▶ [従うべき指示]: 下に示すゴードン・ブラザーズの役割について考える文章を、最後の文に続けて書き継いでください。

▶ [抜粋本文]:
:::
DATE
2025年01月07日
ゴードン・ブラザーズ・ジャパン コーポレート
シニアマネージングディレクター 川村 啓一
私自身がゴードン・ブラザーズに参画し5年が経過したが、改めてわが社の役割りについて考えてみたい。
ゴードン・ブラザーズ・ジャパンのホームページを開いてみると、まず飛び込んでくるのが、「お客様の戦略的パートナーを目指して」というスローガンである。ゴードン・ブラザーズ・グループのホームぺージの”About us(会社概要)“には、”We help companies move forward through change. Since 1903, Gordon Brothers has partnered with operating companies, advisors, investors and lenders to help fuel growth, facilitate strategic consolidation, or finance new opportunities.”とある。ゴードン・ブラザーズは、よく顧客の”partner”であるという言葉を用いる。我々は、クライアントのパートナーであれ、と。
:::
▶ [参照資料]:
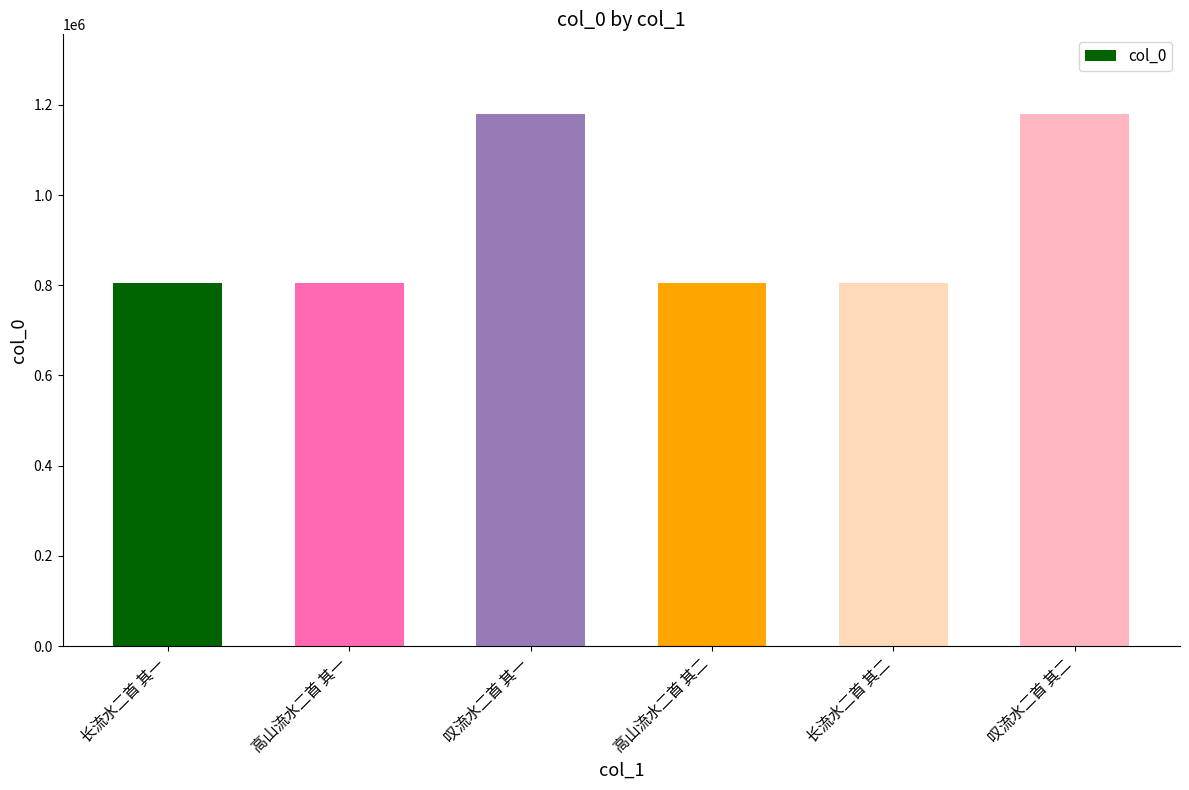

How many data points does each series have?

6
:::
▶ [期待される出力]:
ゴードン・ブラザーズがパートナーであるというのは、どういうことか?国語辞典によれば、パートナーは「共同で仕事をする相手。相棒」とのことだが、顧客とは別主体でありながら利害を同じくするプロフェッショナルということになろうか。ゴードン・ブラザーズは顧客の価値を最大限に引き出すためのパートナーたることが使命なのである。
一方、ビジネスパートナーがサービスを提供する際に、その対象顧客自身が競合先になるケースはないだろうか。自社業務を外部に委託するのか、自社のリソースを活用することでその目的を完遂するのか、という検討がなされることはよくあることで、ゴードン・ブラザーズが提供するサービスにおいても、時折顧客がそうした検討をするケースが見受けられる。顧客となる企業は、ゴードン・ブラザーズに依頼するよりも自社で当該業務を行うという選択することもあるのだ。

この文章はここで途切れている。